JustMusic.fr : Vous avez collaboré avec Randy Merrill pour le mastering, un ingénieur mythique (Lady Gaga, Adele). Qu’avez-vous retenu de cette expérience ?

KLON : C’est surtout avec Motorbass qu’on a eu une vraie connexion de dingue, tu vois — avec Pierre, Antoine et Louise. Eux avaient déjà l’habitude de bosser avec Randy Merrill, donc on s’est dit : « Let’s go ! » On avait une totale confiance en eux, on savait qu’ils maîtrisaient leur truc.

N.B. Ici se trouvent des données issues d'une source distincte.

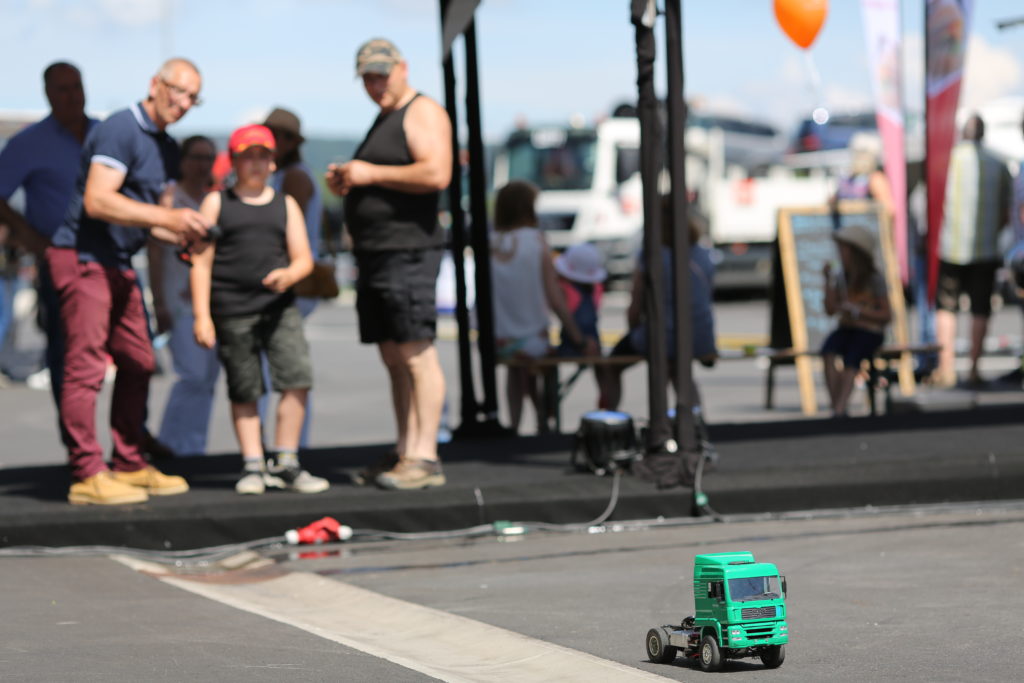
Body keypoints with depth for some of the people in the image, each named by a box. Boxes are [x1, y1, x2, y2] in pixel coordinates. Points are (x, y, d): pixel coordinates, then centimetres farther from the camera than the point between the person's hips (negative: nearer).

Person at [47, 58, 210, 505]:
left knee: (138, 364, 11)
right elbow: (97, 201, -24)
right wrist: (168, 218, -27)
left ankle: (129, 466, 19)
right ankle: (87, 476, -11)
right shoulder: (120, 131, -14)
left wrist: (183, 235, 4)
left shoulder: (167, 148, 16)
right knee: (86, 364, -10)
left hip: (119, 265, 10)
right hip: (83, 258, -10)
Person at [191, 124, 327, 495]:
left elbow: (303, 258, 11)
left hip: (279, 307, 2)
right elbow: (201, 261, 3)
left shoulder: (285, 204, 13)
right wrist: (202, 316, -5)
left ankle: (285, 464, -1)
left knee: (297, 377, -11)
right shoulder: (216, 203, 6)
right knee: (244, 391, 4)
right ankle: (253, 466, 14)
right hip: (232, 311, -2)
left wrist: (289, 274, -14)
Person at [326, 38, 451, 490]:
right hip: (375, 252, 10)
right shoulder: (384, 120, 24)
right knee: (394, 360, 8)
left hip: (407, 251, -10)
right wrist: (344, 182, 11)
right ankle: (404, 455, 10)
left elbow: (437, 174, -20)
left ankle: (424, 459, -15)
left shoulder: (423, 113, -6)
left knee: (416, 354, -12)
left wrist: (371, 173, -16)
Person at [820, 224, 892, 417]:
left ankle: (839, 409, -48)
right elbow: (830, 310, 7)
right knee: (827, 352, -30)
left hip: (869, 331, -4)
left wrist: (857, 310, -15)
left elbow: (886, 315, -4)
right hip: (846, 329, 4)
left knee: (851, 360, -34)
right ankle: (837, 407, -35)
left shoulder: (874, 280, -3)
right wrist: (829, 282, -1)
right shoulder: (842, 279, 12)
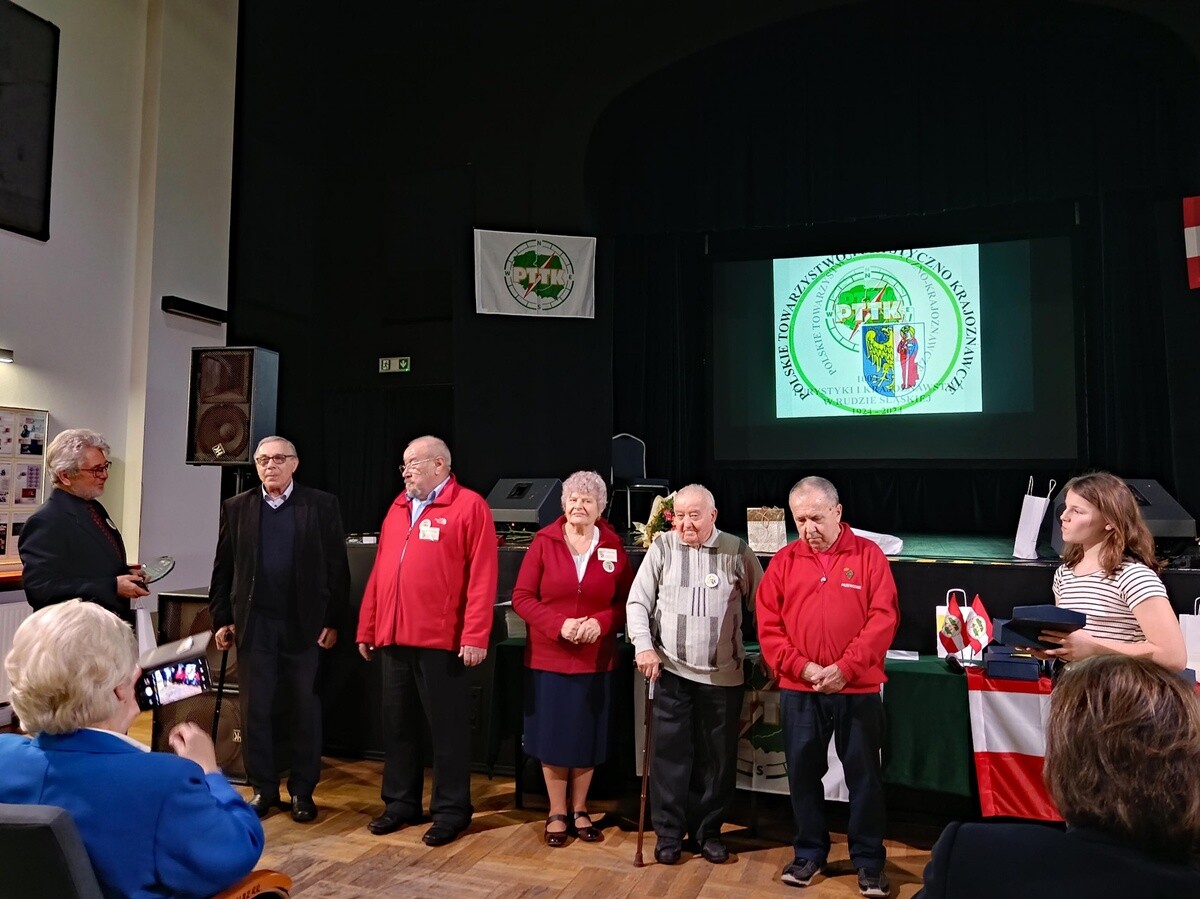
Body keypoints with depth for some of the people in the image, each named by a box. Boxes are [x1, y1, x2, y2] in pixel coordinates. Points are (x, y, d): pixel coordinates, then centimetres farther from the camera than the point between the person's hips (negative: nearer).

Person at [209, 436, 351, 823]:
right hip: (254, 625, 2)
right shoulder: (236, 507, 6)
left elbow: (337, 568, -2)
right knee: (255, 710, 9)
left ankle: (302, 790, 21)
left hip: (305, 625, -2)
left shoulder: (322, 505, -1)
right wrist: (222, 618, 3)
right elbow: (223, 569, 8)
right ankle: (263, 788, 24)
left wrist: (333, 621, -5)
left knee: (306, 710, 8)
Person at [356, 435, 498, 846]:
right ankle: (401, 802, 30)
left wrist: (475, 636, -17)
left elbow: (482, 576, -12)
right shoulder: (398, 508, 15)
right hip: (392, 637, 7)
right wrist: (367, 628, 14)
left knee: (447, 727, 5)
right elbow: (379, 572, 16)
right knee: (397, 724, 15)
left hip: (441, 640, -6)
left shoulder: (469, 506, -6)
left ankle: (451, 810, 19)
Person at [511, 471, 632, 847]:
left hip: (596, 659, 1)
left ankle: (580, 809, 30)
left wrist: (601, 621, -17)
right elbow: (521, 597, -7)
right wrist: (559, 623, -19)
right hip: (548, 657, -1)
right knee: (552, 736, 8)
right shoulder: (543, 542, -5)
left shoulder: (613, 547, -2)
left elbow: (627, 601, 1)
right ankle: (557, 813, 25)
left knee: (588, 736, 11)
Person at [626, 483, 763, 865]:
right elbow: (638, 601, 2)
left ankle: (708, 830, 28)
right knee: (669, 753, 6)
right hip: (671, 670, 0)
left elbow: (760, 606, 5)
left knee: (718, 757, 10)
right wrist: (643, 646, -8)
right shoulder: (662, 548, -1)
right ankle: (668, 832, 21)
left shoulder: (738, 551, 0)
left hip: (723, 674, 1)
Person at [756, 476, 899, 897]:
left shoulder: (869, 554, -3)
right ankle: (809, 852, 29)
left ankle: (869, 860, 26)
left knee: (864, 775, 9)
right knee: (803, 773, 11)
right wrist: (803, 668, -12)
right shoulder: (784, 560, 1)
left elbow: (884, 619, -9)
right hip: (798, 691, 2)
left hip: (858, 690, -2)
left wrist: (845, 668, -16)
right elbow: (768, 627, 0)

Et puis, on a tout de suite aimé la vibe de Randy — il a une tête un peu de chimiste (rires), ça nous a fait marrer ! Et le fait que ce soit hors de France, c’était aussi cool : avoir une autre oreille, un regard extérieur, quelqu’un qui ne parle même pas français, ça apporte une vraie fraîcheur.
Au-delà de ça, Andy a bossé sur de gros tubes pop, et comme nous, on a aussi cette ambition de faire une musique populaire, ça collait parfaitement à la direction qu’on voulait prendre.

Et puis il y a aussi Alex Gopher, qui a masterisé une bonne partie de l’album. Il a fait un super taf — vraiment top. On est très contents du résultat, on adore.

JustMusic.fr : Sur scène, votre énergie est explosive. Comment transposez-vous cette intensité du live dans vos morceaux en studio ?

KLON : C’est plutôt l’inverse, en fait. Le live nous a inspiré cette intensité qu’on a naturellement. Quand on reprenait nos morceaux — à la base plus chill — sur scène, avec nos instruments, ça devenait tout de suite plus rock, plus fumant.

Alors ça nous a influencés dans ce sens-là : en studio, on s’est dit qu’on devait retrouver cette énergie-là. On a voulu saturer un peu plus les guitares, mettre de la vraie batterie, donner plus de rondeur, plus de puissance. C’est venu du live, et ensuite on a voulu le retranscrire en studio.

Après, c’est un peu technique, mais ouais, c’est exactement ça !

JustMusic.fr : KLONBUSTER se termine sur « All about dance », un long instrumental. Pourquoi avoir choisi de clôturer ainsi, sans voix, presque en apnée ?

KLON : Je sais pas, c’est un délire ! C’est fou parce qu’on a fait ce morceau un peu comme ça, sans trop réfléchir. C’est marrant, parce qu’on avait déjà fait un truc similaire sur « Nouveau genre », avec le titre « Sable d’or », qui clôturait l’EP. À l’époque, on était sept, et on était à fond dans la numérologie : on s’était dit que le morceau devait absolument durer sept minutes !

Du coup, on s’était lancés dans une sorte d’odyssée électronique, un vrai trip. Et là, c’était un peu la même énergie : on voulait terminer le projet sur une note démonstrative, presque cérébrale, avec une production très poussée, très « compositeur », mais toujours en laissant une grande place aux machines.

Oui, il y a vraiment un rapport particulier à la machine. On est tous passionnés de synthés, et sur ce morceau, on s’est vraiment fait plaisir : un vrai tiramisu, un mille-feuille de synthés analogiques ! (rires)

Et puis, il y a aussi ce côté très dance. Faut avouer qu’en soirée, on est souvent les derniers sur la piste (rires). On adore ça. Il y a ce truc presque spirituel : tout devient à propos de la musique et de la danse. Sur un morceau un peu transcendantal comme celui-là, tu te lâches complètement, t’as plus besoin de mots — tu communiques juste par le son, par le mouvement.

C’est aussi pour ça qu’on voulait terminer l’album comme ça : sur une note libre, sans paroles, que chacun puisse s’approprier. Que les gens comprennent ce qu’ils veulent y voir, ce qu’ils veulent y ressentir. C’est une invitation à se laisser aller, à ne plus se prendre la tête, juste à vivre le moment.

JustMusic.fr : Pour conclure, pouvez-vous me donner un mot chacun pour définir votre album ?

KLON : SURKIFFE. ÉLECTRIQUE. EXPLOSIF. ORGANIQUE.